Consider the robust phenomenon of anchoring, where people’s numerical estimates are biased towards arbitrary starting points. What does it mean to say “the” effect size of anchoring?
It surely depends on moderators like domain of the estimate, expertise, and perceived informativeness of the anchor. Alright, how about “the average” effect-size of anchoring? That’s simple enough. Right? Actually, that’s where the problem of interest to this post arises. Computing the average requires answering the following unanswerable question: How much weight should each possible effect-size get when computing “the average?” effect size?
Should we weight by number of studies? Imagined, planned, or executed? Or perhaps weight by how clean (free-of-confounds) each study is? Or by sample size?
Say anchoring effects are larger when estimating river lengths than door heights, does “the average” anchoring effect give all river studies combined 50% weight and all door studies the other 50%? If so, what do we do with canal-length studies, combine them with rivers or count them on their own?
If we weight by study rather than stimulus, “the average” effect gets larger as more rivers studies are conducted, and if we weight by sample size “the average” gets smaller if we run more subjects in the door studies.
What about the impact of anchoring on perceived strawberry-jam viscosity. Nobody has yet studied that but they could, does “the average” anchoring effect-size include this one?

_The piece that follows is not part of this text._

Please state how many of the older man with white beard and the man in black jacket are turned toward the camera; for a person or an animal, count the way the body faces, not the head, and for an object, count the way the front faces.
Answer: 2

What about all the zero estimates one would get if the experiment was done in a room without any lights or with confusing instructions? What about all the large effects one would get via demand effects or confounds? Does the average include these?
Studies aren’t random
We can think of the problem using a sampling framework: the studies we run are a sample of the studies we could run. Just not a random sample.
Cheat-sheet. Random sample: every member of the population is equally likely to be selected.
First, we cannot run studies randomly, because we don’t know the relative frequency of every possible study in the population of studies. We don’t know how many “door” vs “river” studies exist in this platonic universe, so we don’t know with what probability to run a door vs a river study.
Second, we don’t want to run studies randomly, we want studies that will provide new information, that are similar to those we have seen elsewhere, that will have higher rhetorical value in a talk or paper, that we find intrinsically interesting, that are less confounded, etc. 
What can we estimate?
Given a set of studies, we can ask what is the average effect of those studies. We have to worry, of course, about publication bias, p-curve is just the tool for that. If we apply p-curve to a set of studies it tells use what effect we expect to get if we run those same studies again.
To generalize beyond the data requires judgment rather than statistics.
Judgment can account for non-randomly run studies in a way that statistics cannot.
- Running studies with a set instead of a single stimulus is nevertheless very important, but for construct rather than external validity. Running a set of stimuli reduces the risks of stumbling on the single confounded stimulus that works. Check out the excellent “Stimulus Sampling” paper by Wells and Windschitl (.pdf) [↩]